Lorsqu’il fut à trotter auprès du régent, il retrouva son
habituelle assurance.
— C’est une belle armée que vous avez
réunie là, mon cousin, pour ne faire qu’un seul prisonnier,
dit-il d’un ton railleur.
— La prise de vingt bannières, mon
cousin, répondit Philippe du même air, me ferait moins plaisir en
ce jour que votre compagnie… Mais dites-moi donc ce qui vous a
poussé à si vite vous rendre ; car enfin, si même le nombre est
pour moi, je sais bien que ce n’est pas le courage qui vous fait
défaut !
— J’ai pensé qu’à nous affronter en guerre, nous
allions faire souffrir trop de pauvres gens.
— Que vous voilà
soudain sensible, Robert, dit Philippe de Poitiers. On ne m’a point
rapporté qu’en ces derniers temps vous ayez donné telles preuves
de charité.
— Notre Saint-Père le nouveau pape a pris le soin de
m’écrire pour m’éclairer.
— Et pieux, maintenant ! s’écria
le régent.
— Comme les termes de sa lettre ressemblaient tout
juste à vos semonces, j’ai compris que je ne pouvais lutter à la
fois contre le ciel et la terre, et j’ai résolu de me montrer
loyal sujet autant que bon chrétien.
— Du cœur, de la religion,
de la loyauté ! Vous êtes bien changé, mon cousin.
En même temps,
Philippe, regardant de côté le large menton du géant, se disait :
« Moque-toi, moque-toi ; tu feras moins le gaillard tout à l’heure,
quand tu sauras la paix que je vais t’imposer. »
Mais, devant le
Conseil qui fut réuni aussitôt après l’arrivée dans Amiens,
Robert conserva la même attitude. Il accepta tout ce qui lui fut
demandé, sans se rebeller, sans chicaner, à croire qu’il
n’écoutait même pas le traité qu’on lui lisait. Il s’engageait
à rendre « tout château, forteresse, seigneurie et toutes choses
qu’il avait prises ou occupées ». Il se portait garant de la
restitution de toutes les places saisies par ses partisans. Il
concluait trêve avec Mahaut jusqu’aux Pâques prochaines ; d’ici
là, la comtesse ferait savoir sa volonté, et la cour des pairs se
prononcerait sur les droits des deux parties. Le régent, pour
l’instant, gouvernerait directement l’Artois et y placerait tels
gardiens, officiers et châtelains qu’il voudrait. Enfin, jusqu’à
la décision des pairs, les revenus du comté seraient perçus par le
comte d’Évreux… et par le comte de Valois.
En entendant cette
dernière clause, Robert comprit de quel prix avait été achetée la
défection de son principal allié. Mais même là, il ne broncha pas
et signa le tout. Cette excessive soumission commençait d’inquiéter
le régent. « Quel coup fourré manigance-t-il ? » se disait
Philippe. Comme il était pressé de rentrer à Paris pour
l’accouchement de la reine, il laissa le soin à ses deux
maréchaux, avec une partie des troupes à solde, d’aller relever
le connétable en Artois et de veiller sur place à l’exécution du
traité. Robert assista en souriant au départ des maréchaux. Son
calcul était simple. En venant se rendre seul, il avait évité le
désarmement de ses troupes. Fiennes, Souastre, Picquigny et les
autres allaient continuer une petite guerre de troubles et d’usure.

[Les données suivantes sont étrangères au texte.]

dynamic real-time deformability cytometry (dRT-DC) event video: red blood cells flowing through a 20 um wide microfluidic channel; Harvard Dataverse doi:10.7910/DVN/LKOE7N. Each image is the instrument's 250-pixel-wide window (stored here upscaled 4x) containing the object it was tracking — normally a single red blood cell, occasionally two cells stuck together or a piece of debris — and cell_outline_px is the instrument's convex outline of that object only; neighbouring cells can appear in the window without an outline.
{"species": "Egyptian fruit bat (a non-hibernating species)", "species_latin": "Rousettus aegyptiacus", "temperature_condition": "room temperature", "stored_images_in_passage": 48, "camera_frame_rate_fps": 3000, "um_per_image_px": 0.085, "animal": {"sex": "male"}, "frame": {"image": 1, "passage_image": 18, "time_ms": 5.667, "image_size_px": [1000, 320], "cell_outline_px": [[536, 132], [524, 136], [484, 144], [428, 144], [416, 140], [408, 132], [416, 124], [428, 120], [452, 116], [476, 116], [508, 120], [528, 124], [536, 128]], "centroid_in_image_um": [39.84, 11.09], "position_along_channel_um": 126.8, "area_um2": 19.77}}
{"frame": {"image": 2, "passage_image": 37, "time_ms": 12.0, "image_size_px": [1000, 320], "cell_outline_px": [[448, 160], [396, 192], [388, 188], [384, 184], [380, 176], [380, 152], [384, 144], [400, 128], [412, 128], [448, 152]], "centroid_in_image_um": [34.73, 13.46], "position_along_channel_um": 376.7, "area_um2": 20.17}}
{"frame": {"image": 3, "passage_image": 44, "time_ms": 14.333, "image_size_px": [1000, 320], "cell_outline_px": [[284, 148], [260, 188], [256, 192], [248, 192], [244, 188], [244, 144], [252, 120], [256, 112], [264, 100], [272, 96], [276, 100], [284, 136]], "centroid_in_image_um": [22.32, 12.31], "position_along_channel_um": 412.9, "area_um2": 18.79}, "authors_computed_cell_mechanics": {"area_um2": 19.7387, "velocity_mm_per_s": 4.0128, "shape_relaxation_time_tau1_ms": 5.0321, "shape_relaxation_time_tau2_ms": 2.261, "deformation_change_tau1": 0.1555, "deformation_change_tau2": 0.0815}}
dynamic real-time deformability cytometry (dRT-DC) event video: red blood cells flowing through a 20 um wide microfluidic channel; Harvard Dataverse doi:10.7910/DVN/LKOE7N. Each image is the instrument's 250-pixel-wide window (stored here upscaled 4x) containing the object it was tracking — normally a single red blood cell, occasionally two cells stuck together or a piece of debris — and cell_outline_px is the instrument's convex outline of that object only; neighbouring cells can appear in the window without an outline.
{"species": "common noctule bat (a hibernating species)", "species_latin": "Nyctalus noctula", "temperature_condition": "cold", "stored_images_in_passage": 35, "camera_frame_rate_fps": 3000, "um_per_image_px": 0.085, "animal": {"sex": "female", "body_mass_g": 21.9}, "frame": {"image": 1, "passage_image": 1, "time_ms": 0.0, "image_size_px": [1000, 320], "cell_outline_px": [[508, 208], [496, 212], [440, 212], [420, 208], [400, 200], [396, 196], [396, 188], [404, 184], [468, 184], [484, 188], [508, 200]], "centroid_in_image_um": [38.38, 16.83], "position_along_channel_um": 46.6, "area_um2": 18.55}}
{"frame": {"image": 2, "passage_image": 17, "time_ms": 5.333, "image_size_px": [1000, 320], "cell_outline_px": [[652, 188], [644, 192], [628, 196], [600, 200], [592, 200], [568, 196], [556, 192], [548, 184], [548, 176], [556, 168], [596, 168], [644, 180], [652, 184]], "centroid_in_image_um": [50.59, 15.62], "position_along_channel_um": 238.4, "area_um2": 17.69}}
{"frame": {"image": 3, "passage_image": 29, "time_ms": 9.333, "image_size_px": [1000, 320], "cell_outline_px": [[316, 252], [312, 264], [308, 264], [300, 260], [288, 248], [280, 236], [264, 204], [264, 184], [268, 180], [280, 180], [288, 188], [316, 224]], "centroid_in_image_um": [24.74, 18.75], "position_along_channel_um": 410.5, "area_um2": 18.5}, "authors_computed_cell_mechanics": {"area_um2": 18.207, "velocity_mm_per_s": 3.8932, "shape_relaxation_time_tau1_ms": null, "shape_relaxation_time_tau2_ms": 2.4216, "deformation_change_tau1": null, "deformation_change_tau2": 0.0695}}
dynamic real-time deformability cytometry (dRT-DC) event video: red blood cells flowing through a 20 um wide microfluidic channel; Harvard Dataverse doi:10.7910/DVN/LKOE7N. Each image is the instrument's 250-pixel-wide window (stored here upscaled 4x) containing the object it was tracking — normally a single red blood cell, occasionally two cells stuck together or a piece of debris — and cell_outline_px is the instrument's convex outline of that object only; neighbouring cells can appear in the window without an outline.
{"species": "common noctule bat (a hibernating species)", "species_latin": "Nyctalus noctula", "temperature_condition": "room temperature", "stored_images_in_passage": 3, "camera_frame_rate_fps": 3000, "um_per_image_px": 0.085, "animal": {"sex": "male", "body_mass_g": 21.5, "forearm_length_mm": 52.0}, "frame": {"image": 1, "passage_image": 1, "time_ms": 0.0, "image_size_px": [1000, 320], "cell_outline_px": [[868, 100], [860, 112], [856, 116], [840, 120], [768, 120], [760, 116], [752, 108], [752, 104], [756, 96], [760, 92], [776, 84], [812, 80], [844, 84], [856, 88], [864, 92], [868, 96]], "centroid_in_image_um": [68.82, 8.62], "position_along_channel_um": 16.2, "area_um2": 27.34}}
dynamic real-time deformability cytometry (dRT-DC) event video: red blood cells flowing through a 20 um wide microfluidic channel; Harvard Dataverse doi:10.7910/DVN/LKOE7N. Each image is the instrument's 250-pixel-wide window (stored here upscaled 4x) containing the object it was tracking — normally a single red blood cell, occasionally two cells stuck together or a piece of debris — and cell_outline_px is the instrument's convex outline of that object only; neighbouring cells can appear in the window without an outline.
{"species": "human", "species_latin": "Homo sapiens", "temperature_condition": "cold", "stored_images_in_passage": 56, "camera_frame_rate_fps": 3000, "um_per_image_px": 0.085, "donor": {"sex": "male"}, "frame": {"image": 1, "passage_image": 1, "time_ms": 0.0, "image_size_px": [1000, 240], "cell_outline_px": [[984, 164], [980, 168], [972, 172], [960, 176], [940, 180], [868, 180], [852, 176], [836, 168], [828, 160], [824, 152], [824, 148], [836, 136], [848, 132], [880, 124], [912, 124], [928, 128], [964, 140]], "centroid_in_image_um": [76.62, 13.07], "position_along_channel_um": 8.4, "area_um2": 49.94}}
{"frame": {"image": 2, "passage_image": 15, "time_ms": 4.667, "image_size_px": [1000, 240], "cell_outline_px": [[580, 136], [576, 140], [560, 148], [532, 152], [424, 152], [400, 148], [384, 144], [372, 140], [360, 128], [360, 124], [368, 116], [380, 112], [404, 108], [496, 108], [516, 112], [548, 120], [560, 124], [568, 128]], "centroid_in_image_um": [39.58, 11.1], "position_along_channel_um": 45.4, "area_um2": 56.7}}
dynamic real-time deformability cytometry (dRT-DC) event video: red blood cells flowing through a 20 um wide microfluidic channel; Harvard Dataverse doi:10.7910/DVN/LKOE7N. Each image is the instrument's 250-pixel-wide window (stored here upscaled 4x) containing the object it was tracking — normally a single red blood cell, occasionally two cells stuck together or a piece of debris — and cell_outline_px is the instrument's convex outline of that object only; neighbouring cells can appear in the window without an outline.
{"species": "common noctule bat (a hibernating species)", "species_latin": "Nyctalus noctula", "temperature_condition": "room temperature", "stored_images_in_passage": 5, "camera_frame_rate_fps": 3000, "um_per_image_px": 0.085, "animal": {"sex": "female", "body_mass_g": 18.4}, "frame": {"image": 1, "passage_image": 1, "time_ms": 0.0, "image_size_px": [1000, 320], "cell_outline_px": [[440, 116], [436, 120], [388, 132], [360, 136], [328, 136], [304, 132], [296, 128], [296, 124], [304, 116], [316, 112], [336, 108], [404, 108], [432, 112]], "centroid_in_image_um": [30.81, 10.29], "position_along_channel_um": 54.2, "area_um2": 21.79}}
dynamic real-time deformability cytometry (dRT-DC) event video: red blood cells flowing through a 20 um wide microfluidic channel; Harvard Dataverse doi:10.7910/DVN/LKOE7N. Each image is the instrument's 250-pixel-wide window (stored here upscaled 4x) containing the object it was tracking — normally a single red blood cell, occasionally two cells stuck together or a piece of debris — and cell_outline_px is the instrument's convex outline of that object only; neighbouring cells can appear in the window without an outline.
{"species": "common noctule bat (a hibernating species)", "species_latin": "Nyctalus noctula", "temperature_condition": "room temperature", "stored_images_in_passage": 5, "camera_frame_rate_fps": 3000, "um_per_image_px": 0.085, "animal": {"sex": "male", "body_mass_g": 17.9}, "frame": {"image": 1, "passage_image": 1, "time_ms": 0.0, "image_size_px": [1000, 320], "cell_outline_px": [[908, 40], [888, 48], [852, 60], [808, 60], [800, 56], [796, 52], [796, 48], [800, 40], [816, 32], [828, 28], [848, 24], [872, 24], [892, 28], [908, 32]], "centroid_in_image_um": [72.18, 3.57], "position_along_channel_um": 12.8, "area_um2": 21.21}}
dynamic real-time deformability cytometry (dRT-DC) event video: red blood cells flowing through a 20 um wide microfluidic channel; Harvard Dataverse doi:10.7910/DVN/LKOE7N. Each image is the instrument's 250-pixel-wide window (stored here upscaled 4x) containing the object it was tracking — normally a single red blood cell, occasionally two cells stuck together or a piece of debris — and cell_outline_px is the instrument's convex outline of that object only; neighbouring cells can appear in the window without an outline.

Le régent ne pourrait pas, toutes les quinzaines, remettre sur pied
pareille expédition ; le Trésor n’y aurait pas suffi. Robert
avait donc plusieurs mois de tranquillité devant lui.
Pour l’heure
il préférait revenir à Paris, et jugeait l’occasion assez
opportune. Car il se pourrait bien qu’avant peu il n’y eût plus
ni de régent, ni de Mahaut. En effet – et c’était là la vraie
raison de son sourire – Robert avait réussi à retrouver la dame
de Fériennes, fournisseuse en poison de la comtesse d’Artois. Il
l’avait retrouvée en faisant suivre deux espions du régent qui la
cherchaient aussi. Isabelle de Fériennes et son fils avaient été
arrêtés alors qu’ils vendaient le matériel nécessaire à un
envoûtement.
Les gens de Robert avaient supprimé les espions du
régent, et maintenant la magicienne, après avoir dicté une belle
et complète confession, était gardée dans un château d’Artois.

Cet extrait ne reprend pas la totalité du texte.